Check every line of the entries for the string "Blinka" and return the ones that contain it.

■ ■ ■ ■ ■ ■ ■

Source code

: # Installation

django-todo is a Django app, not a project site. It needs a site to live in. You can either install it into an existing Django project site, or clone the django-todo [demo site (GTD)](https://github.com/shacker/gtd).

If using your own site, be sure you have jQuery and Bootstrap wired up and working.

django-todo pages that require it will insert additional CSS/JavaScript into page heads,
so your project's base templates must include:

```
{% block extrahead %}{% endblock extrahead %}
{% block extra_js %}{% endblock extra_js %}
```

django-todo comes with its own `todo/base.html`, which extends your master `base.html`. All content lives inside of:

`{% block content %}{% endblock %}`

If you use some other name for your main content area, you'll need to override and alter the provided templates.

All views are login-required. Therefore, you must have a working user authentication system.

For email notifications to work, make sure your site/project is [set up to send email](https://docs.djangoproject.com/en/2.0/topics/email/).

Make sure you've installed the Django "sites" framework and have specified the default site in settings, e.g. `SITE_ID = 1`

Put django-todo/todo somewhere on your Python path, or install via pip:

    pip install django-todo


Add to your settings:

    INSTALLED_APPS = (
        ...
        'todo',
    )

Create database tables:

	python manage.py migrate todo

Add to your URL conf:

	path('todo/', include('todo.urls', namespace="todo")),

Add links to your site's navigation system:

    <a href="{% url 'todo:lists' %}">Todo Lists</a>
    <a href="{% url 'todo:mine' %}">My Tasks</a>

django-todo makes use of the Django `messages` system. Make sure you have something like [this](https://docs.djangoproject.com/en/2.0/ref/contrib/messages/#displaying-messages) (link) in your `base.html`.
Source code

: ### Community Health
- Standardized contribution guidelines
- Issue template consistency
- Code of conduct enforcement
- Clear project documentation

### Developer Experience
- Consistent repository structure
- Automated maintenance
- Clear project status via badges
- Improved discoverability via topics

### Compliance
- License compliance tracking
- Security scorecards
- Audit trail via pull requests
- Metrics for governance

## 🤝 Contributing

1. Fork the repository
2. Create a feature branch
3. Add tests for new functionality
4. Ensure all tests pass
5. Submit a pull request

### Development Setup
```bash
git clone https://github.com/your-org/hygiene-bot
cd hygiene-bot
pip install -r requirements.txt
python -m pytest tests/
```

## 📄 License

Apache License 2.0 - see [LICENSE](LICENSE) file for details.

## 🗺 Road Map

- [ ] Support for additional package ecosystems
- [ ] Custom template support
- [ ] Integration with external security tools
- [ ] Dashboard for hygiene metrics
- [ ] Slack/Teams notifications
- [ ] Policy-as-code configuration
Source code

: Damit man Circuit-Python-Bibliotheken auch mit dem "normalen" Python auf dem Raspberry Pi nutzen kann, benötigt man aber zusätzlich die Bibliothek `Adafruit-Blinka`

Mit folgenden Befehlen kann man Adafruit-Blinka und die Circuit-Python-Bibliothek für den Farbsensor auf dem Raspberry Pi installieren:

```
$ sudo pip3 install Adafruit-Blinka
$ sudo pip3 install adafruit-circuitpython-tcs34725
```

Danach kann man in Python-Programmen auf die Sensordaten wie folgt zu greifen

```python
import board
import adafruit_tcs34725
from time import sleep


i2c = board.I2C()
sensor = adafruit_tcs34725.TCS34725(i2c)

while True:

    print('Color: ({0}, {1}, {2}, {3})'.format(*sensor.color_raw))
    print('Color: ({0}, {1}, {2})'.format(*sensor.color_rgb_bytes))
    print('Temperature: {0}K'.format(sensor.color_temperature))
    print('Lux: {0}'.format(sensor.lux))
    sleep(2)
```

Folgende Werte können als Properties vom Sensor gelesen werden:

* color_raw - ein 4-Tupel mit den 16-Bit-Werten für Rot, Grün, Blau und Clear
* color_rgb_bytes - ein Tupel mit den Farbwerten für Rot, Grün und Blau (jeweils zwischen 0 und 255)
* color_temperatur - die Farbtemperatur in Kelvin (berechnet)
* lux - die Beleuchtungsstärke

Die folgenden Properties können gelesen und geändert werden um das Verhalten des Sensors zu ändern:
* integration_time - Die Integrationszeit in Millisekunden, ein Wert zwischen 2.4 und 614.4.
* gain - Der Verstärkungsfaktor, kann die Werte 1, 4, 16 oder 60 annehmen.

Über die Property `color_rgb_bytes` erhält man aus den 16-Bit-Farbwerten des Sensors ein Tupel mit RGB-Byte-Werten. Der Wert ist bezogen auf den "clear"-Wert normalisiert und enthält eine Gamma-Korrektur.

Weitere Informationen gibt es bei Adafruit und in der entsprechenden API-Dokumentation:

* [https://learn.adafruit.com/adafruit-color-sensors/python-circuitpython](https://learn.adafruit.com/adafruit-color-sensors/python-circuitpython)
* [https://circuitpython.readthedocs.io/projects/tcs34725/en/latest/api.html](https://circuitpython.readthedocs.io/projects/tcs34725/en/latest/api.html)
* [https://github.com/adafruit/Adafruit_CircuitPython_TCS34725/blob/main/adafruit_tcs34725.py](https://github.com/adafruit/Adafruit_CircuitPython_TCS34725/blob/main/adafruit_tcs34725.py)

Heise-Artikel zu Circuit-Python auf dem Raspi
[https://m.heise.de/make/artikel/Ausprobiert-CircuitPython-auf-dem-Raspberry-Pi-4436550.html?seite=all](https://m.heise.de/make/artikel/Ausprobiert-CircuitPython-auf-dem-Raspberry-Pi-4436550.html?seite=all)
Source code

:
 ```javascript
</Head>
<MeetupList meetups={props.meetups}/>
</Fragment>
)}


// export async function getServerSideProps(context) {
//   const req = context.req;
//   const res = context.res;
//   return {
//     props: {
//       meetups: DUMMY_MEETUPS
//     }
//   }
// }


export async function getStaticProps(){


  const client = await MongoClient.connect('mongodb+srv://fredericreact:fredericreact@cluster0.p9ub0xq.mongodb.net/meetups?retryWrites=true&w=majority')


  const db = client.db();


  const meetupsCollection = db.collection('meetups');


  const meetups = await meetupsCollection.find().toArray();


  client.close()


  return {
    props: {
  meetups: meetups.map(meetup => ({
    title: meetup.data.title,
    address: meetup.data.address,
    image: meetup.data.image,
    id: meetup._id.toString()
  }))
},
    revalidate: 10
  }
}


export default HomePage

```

■ ■ ■ ■ ■ ■ ■

Response ->
: Damit man Circuit-Python-Bibliotheken auch mit dem "normalen" Python auf dem Raspberry Pi nutzen kann, benötigt man aber zusätzlich die Bibliothek `Adafruit-Blinka`
Mit folgenden Befehlen kann man Adafruit-Blinka und die Circuit-Python-Bibliothek für den Farbsensor auf dem Raspberry Pi installieren:
$ sudo pip3 install Adafruit-Blinka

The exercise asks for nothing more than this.